At the end of the day, a challenge is only something that someone hasn’t found a solution to yet.

While at CES, I spoke with Bob Stojanovic, senior vice president for E-Mobility North America at ABB. ABB was at CES displaying the company's new home charging station, but he and I quickly dived into discussions about public EV charging infrastructure as ABB is one of Electrify America’s hardware providers. "When you have unmanned stations, public infrastructure, service is the key to success so it’s really a reflection of what’s your service strategy," Stojanovic said. "... There are a lot of systems that are interlinked between the back office, payment terminal and the vehicle, and most issues that occur, let’s say, are in that realm so it’s not as simple as saying the hardware is bad."

Stojanovic is pointing to what the Car and Driver article says. There are numerous different pieces and parties all interacting together to provide a successful charging experience, so it’s quite complex. However, when I brought up how Tesla has managed to avoid all these complexities, Stojanovic didn’t disagree and even mentioned news about Tesla’s North American Charging Standard, the Supercharger connector Tesla announced should officially replace CCS, the current industry standard. "I mean, that’s the goal. I don’t disagree with that [Tesla’s supercharging reliability and user-experience success rate]. I just think if you start with controlling the entire experience, you can get to that level of performance a lot faster," Stojanovic said. On the topic of the North American Charging Standard, Stojanovic said, "If that’s what the market wants, we’re looking into… we’ve had requests from our customers to implement it, so we’re trying to figure out a way to get it into our offering."

Automotive companies are catching on: They can no longer just focus on building the vehicle and have to think seriously about the charging experience.

I also spoke with Arcady Sosinov, CEO of FreeWire Technologies, another rising EV charging provider, which uses integrated batteries in the charger to help provide more charging power and less strain on the grid. Sosinov touched on service as well when discussing the current state of public EV charging. "I’m reading the same things you’re reading, and quality and reliability is the biggest problem in the industry right now," Sosinov said. "Part of the problem is around who owns and operates and then maintains the stations because in some cases there is not a clear relationship between the owner-operator and who’s providing the service, and that is a business model problem."

FreeWire Technologies aims to solve that by both selling the stations and also being the operation and maintenance service provider for the stations with field service technicians in key markets, theoretically ensuring strong reliability and uptime. However, when I asked him what FreeWire’s uptime percentage is, Sosinov said that’s not something the company shares publicly. But that may soon change for FreeWire and other companies that wish to both operate in California and also abide by federal standards for receiving National Electric Vehicle Infrastructure funding.

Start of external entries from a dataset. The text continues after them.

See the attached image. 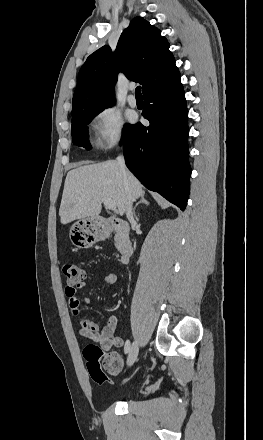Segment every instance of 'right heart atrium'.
<instances>
[{"label": "right heart atrium", "instance_id": "d8ad5b80", "mask_svg": "<svg viewBox=\"0 0 263 440\" xmlns=\"http://www.w3.org/2000/svg\"><path fill=\"white\" fill-rule=\"evenodd\" d=\"M95 146L108 151L124 139L123 120L121 115L112 107H105L98 111L92 121Z\"/></svg>", "mask_w": 263, "mask_h": 440}]
</instances>
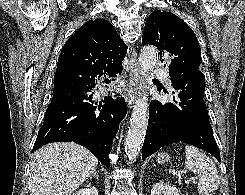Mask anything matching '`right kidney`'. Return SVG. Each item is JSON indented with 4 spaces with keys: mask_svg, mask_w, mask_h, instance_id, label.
I'll use <instances>...</instances> for the list:
<instances>
[{
    "mask_svg": "<svg viewBox=\"0 0 245 195\" xmlns=\"http://www.w3.org/2000/svg\"><path fill=\"white\" fill-rule=\"evenodd\" d=\"M73 195H98V190L95 187H88V188L79 190Z\"/></svg>",
    "mask_w": 245,
    "mask_h": 195,
    "instance_id": "right-kidney-1",
    "label": "right kidney"
}]
</instances>
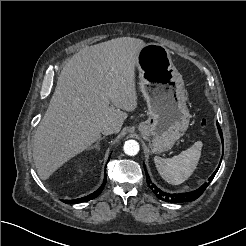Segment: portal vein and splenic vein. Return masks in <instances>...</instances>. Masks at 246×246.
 <instances>
[{"mask_svg":"<svg viewBox=\"0 0 246 246\" xmlns=\"http://www.w3.org/2000/svg\"><path fill=\"white\" fill-rule=\"evenodd\" d=\"M111 75H112V73L109 72V73H108V76H111Z\"/></svg>","mask_w":246,"mask_h":246,"instance_id":"18ae733b","label":"portal vein and splenic vein"}]
</instances>
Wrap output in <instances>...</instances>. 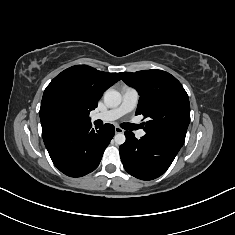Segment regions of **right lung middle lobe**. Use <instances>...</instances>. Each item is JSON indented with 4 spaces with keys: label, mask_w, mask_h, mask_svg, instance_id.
<instances>
[{
    "label": "right lung middle lobe",
    "mask_w": 235,
    "mask_h": 235,
    "mask_svg": "<svg viewBox=\"0 0 235 235\" xmlns=\"http://www.w3.org/2000/svg\"><path fill=\"white\" fill-rule=\"evenodd\" d=\"M50 121L53 125L58 126L66 122L68 113L64 106L60 104H54L50 111Z\"/></svg>",
    "instance_id": "right-lung-middle-lobe-1"
}]
</instances>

Earlier collaboration in the supply chain and vehicle assembly is key

If Tesla’s Supercharger network is the gold standard in terms of reliability and user experience, then the buck stops with two key parties to ensure public charging works — EV charging companies and automotive companies. In addition to providing strong service as discussed above, better collaboration and earlier exchanges are needed to ensure any vehicles rolling off the line are already communicating as close to vertically integrated as possible with the major EV charging brands that exist. When you chalk it up, there really are only a handful of EV charging providers for automotive companies to have early conversations with. If the free market can’t self-regulate, then increased government intervention and oversight may be needed.

EVs are the future of the automotive industry. But not all futures manifest into reality and sometimes are unnecessarily delayed. In the current state of the automotive world, the Achilles’ heel for EV adoption is the lack of reliable public EV charging. Let's make sure EVs don’t turn out like Achilles himself.